**PROVIDED PASSAGE:**
+-------+

The course was interesting, but sometimes a bit hard to follow. The instructor speaks very fast and could offer more insight into what he is doing. I would have appreciated a short description of the example and how the solution will be implemented beforehand. I also believe he could offer a bit more guidance for some of the exercises (the one for the visitor pattern was very good written in my opinion).

By Yogesh Gaur on a month ago

Very lucid explanation of design principles. It would be nice if some notes or pdf could be provided that can be used as a reference later

By Agred on a month ago

This is the best, most thorough and complete course of Design Pattern I've seen to date. Mr Dmitri, thank You very much for sharing Your knowledge and preparing such a great lectures.My biggest surprise was seeing that after each of the sections there is an exercise that test not only knowledge, but also logical thinking. It was really helpful to make sure I understand everything and have grasped the idea of each pattern.

By Teodor Stefanov on 3 months ago

Very good course I just think the excersises after every pattern are a bit overkill. Maybe for newbie programmers they are great but for me they were tedious and this is why did not make them.

By Peter Sutherns on 5 months ago

Very informative, although some of the challenge exercises were unclear in what was wanted and how.

By Milos Petrovic on 5 months ago

4 start because some patterns are not well explained (explained too fast or explanation is confusing). But greatest part is explained well.

By Ali Alhakim on 4 months ago

Not all parts are in my interest especially when some of the patterns such as Proxy and Chain of Responsibility are presented with examples with too detailed implementation that sometimes gets tricky to follow

By Andre Vianna on 3 weeks ago

1 - Too shallow.2 - Examples contain concept mistakes and/or do not express the true concepts.3 - Some explanations are misleading and do not explain the core concept of the pattern as described by the GoF.3 - Many personal styles passed as standards.Not good.

By Trevor Wamhoff on 6 months ago

A truly excellent course.-The instructor does a wonderful job of explaining both the concepts behind each pattern as well as the practical implementations of them.-Watching another person as they write code with commentary should help beginner and even experienced programmers broaden their perspective to approaching problems.-The use of ReSharper really demonstrates what clean, professional code should look like; I would recommend watching this course to anyone that does not already have a solid foundation of code design and style.

By Hakan Sln on 6 months ago

I learnt many things thanks to this course. Dmitri is an excellent teacher, his pacing is good, course content is deep and engaging.The only thing that I think that can be improved is the examples used in topics. It would be better to see a bit more complex problems that these patterns are used to solve instead of - in my opinion - trivial examples.All in all, excellent content, excellent instructor. Thank you for your time and effort for putting this course Dmitri.

By Trevor Dixon on 4 months ago

Like it so far. I'd appreciate more motivation for why patterns are valuable. This could be achieved by introducing problems before solving them. For lots of the patterns, I struggle to follow the code-along, while not really understanding how we want to be able to use the classes. It would be nice if the videos started by explaining the pattern at a high level, then showing an API which COULD be implemented with the pattern, and then actually implementing that API using the pattern.

By Rick Wubs on 4 months ago

Author speaks very, very fast; does not show a high level overview but just jump into the code with contrived examples, and seems to generally be satisfied to make himself sound smart without explaining the concept, idea or theory behind the pattern properly.On the plus side, it does have some nice coding exercises.

+-------+

Stored entries of data:

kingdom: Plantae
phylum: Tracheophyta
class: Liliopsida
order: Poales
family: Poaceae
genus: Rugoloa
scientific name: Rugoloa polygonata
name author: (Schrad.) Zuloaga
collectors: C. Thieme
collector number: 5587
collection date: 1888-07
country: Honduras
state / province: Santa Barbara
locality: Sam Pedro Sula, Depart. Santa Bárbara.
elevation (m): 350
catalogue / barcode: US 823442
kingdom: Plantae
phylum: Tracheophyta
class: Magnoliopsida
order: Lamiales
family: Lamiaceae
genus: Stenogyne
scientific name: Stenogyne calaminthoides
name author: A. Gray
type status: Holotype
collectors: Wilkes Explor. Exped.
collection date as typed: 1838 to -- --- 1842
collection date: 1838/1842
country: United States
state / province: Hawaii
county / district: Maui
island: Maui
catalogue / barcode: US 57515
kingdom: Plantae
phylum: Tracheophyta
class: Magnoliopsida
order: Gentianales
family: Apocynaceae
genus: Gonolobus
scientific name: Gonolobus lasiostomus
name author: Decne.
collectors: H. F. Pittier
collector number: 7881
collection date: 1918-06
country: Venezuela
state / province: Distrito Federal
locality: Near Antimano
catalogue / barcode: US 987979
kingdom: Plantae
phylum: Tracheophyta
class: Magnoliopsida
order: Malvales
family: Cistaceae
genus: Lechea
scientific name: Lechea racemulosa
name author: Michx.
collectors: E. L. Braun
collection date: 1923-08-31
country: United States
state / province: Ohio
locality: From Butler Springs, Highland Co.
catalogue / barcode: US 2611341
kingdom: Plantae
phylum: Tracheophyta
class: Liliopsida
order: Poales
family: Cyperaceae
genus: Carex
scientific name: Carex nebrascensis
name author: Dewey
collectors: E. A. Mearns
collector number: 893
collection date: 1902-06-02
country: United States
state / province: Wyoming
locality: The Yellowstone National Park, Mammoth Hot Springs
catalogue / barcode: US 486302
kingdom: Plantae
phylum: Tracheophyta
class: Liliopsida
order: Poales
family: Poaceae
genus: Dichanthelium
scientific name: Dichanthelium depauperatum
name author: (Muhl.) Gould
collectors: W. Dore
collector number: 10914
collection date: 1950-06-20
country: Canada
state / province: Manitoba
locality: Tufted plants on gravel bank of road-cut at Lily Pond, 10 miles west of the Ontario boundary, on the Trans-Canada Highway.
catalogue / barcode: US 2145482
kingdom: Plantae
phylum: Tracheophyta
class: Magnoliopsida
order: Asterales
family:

+-------+

Can you reproduce, word for word, the stretch of the course reviews from "Very informative, although" through "as standards.Not good."? These entries have nothing to do with the course reviews.

Very informative, although some of the challenge exercises were unclear in what was wanted and how.

By Milos Petrovic on 5 months ago

4 start because some patterns are not well explained (explained too fast or explanation is confusing). But greatest part is explained well.

By Ali Alhakim on 4 months ago

Not all parts are in my interest especially when some of the patterns such as Proxy and Chain of Responsibility are presented with examples with too detailed implementation that sometimes gets tricky to follow

By Andre Vianna on 3 weeks ago

1 - Too shallow.2 - Examples contain concept mistakes and/or do not express the true concepts.3 - Some explanations are misleading and do not explain the core concept of the pattern as described by the GoF.3 - Many personal styles passed as standards.Not good.